TEXT FOR ANALYSIS:
======

Titanium metal—prized for its high strength-to-weight ratio, corrosion resistance, and biocompatibility—is a critical material in aerospace, defense, and medical applications, but its wider use is obstructed by excessively high costs.
That’s where materials sciences and metallurgical engineering professor Zhigang Zak Fang comes into play. A recent recipient of the prestigious Humboldt Research Award, Fang has developed a breakthrough technology that can produce high-quality, low-carbon emitting titanium powder at a significantly reduced cost. Known as the Hydrogen Assisted Metallothermic Reduction (HAMR) process, the technology developed by Fang is based on the discovery of new science about the effects of hydrogen on the stability of titanium solid solutions with high oxygen content (up to 14wt%.)
“Titanium metal is difficult to produce because of its strong affinity to oxygen,” says Fang, who was notified earlier this year about the Humboldt, which promotes scientific cooperation between research institutions in the U.S. and Germany. He discovered that the bond between titanium and oxygen can be destabilized by inserting hydrogen atoms into the titanium (II) oxide (Ti-O) solid solution lattices, leading to the completely new approach for sustainably producing low oxygen titanium with minimal energy and cost.
“By dramatically reducing the cost and carbon dioxide emissions of producing titanium powder, the HAMR process has the potential to fundamentally disrupt and transform the global titanium metal industry,” continues Fang.
Today, the U.S. imports almost all the “titanium sponge” it consumes each year, and it is made by an older process that is inefficient, expensive, and energy intensive. China and Russia control about 70 percent of the global market for titanium sponge, creating a significant supply chain vulnerability for a metal critical to America’s national defense.
Fang’s research, which led to the HAMR technology, promises to improve energy efficiency dramatically. The HAMR process can produce primary titanium metal from either minerals or titanium scrap. The result is that high-oxygen titanium metal is transformed into low-oxygen titanium powders that meet or exceed stringent aerospace and biomedical industry standards.

======

AVAILABLE DATA:
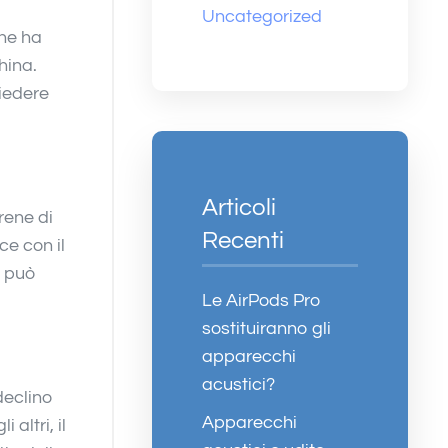
Uncategorized
che ha
hina.
iedere
Articoli
rene di
Recenti
ce con il
a può
Le AirPods Pro
sostituiranno gli
apparecchi
acustici?
declino
Apparecchi
altri, il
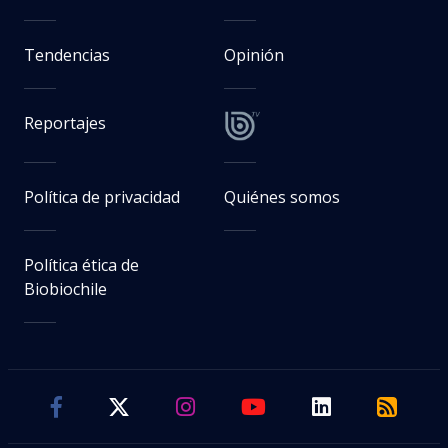
Tendencias
Opinión
Reportajes
Política de privacidad
Quiénes somos
Política ética de
Biobiochile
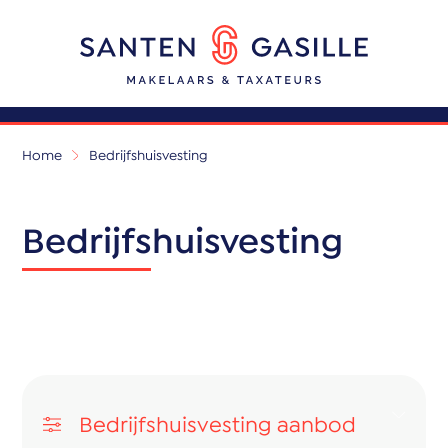
Home
Bedrijfshuisvesting
Bedrijfshuisvesting
Bedrijfshuisvesting aanbod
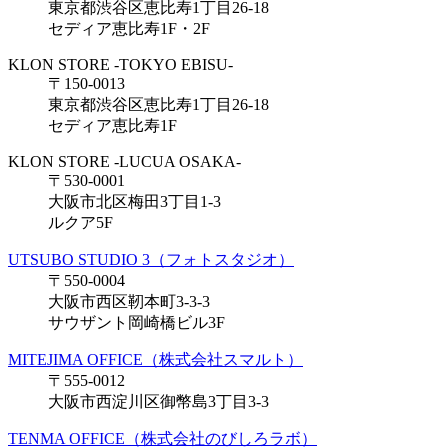
東京都渋谷区恵比寿1丁目26-18
セディア恵比寿1F・2F
KLON STORE -TOKYO EBISU-
〒150-0013
東京都渋谷区恵比寿1丁目26-18
セディア恵比寿1F
KLON STORE -LUCUA OSAKA-
〒530-0001
大阪市北区梅田3丁目1-3
ルクア5F
UTSUBO STUDIO 3（フォトスタジオ）
〒550-0004
大阪市西区靭本町3-3-3
サウザント岡崎橋ビル3F
MITEJIMA OFFICE（株式会社スマルト）
〒555-0012
大阪市西淀川区御幣島3丁目3-3
TENMA OFFICE（株式会社のびしろラボ）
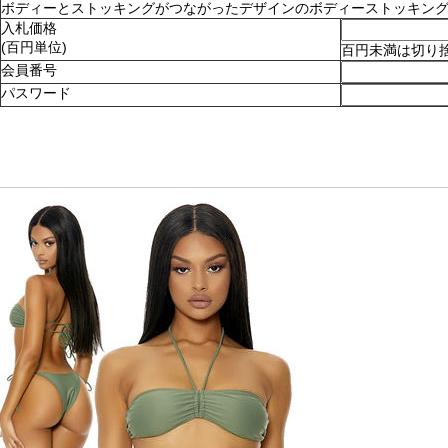
ボディーとストッキングがつながったデザインのボディーストッキング。ショ
入札価格
(百円単位)
百円未満は切り
会員番号
パスワード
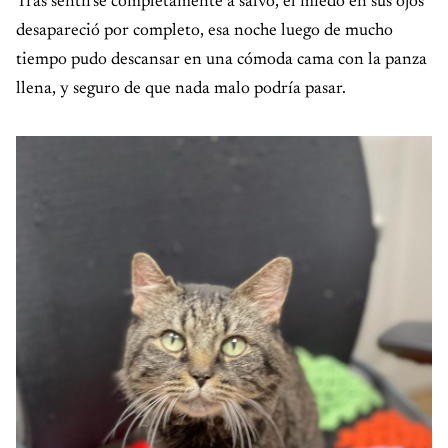
Tras sentirse completamente a salvo, el miedo en sus ojos
desapareció por completo, esa noche luego de mucho
tiempo pudo descansar en una cómoda cama con la panza
llena, y seguro de que nada malo podría pasar.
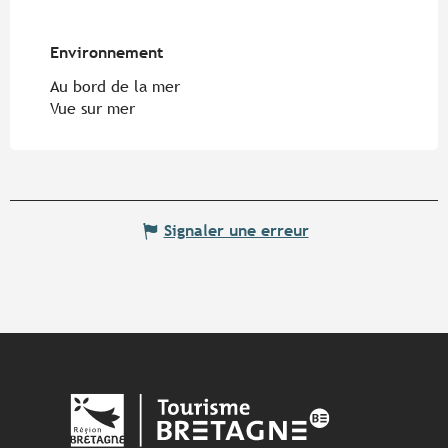
Environnement
Environnement
Au bord de la mer
Vue sur mer
Signaler une erreur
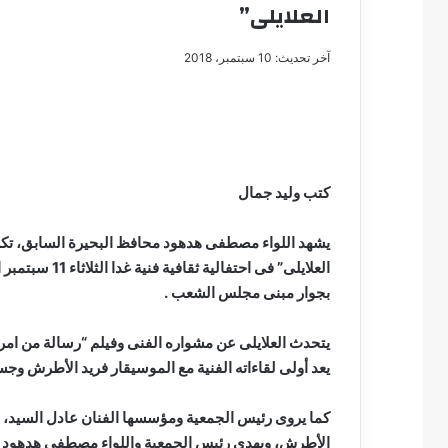
العلايلى”
آخر تحديث: 10 سبتمبر، 2018
مصطفى
كامل
سيف
الدين
كتب وليد جمال
….
يكتب
يشهد اللواء مصطفى هدهود محافظ البحيرة السابق، تكر
مايسه
عطوه
العلايلى” فى ا
مصطفى كامل سيف
كليوباترا
بجوار مبنى مجلس الشعب .
مايسه عطوه كليوبات
القرن
21
يتحدث العلايلى عن مشواره الفنى وفيلم “رسالة من امرأة
يعد أولى لقاءاته الفنية مع الموسيقار فريد الأطرش وج
كما يروى رئيس الجمعية ومؤسسها الفنان عادل السيد، ا
الأطرش، ويهدى رئيس الجمعية واللواء مصطفى هدهود درع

======

PROBLEMS AND TASKS:
a) Answer each question from the titanium text.
(i) What award did Fang recently receive?
(ii) About what share of the global market for titanium sponge do China and Russia control?
(iii) From what two sources can the HAMR process produce primary titanium metal?
b) Reproduce word for word the part of the titanium text that begins at the words "Today, the U.S." and stops after the words "America’s national defense.".
Rely only on the titanium text.

TASK RESULTS:
a)
(i) The Humboldt Research Award.
(ii) About 70 percent.
(iii) Minerals or titanium scrap.

b)
Today, the U.S. imports almost all the “titanium sponge” it consumes each year, and it is made by an older process that is inefficient, expensive, and energy intensive. China and Russia control about 70 percent of the global market for titanium sponge, creating a significant supply chain vulnerability for a metal critical to America’s national defense.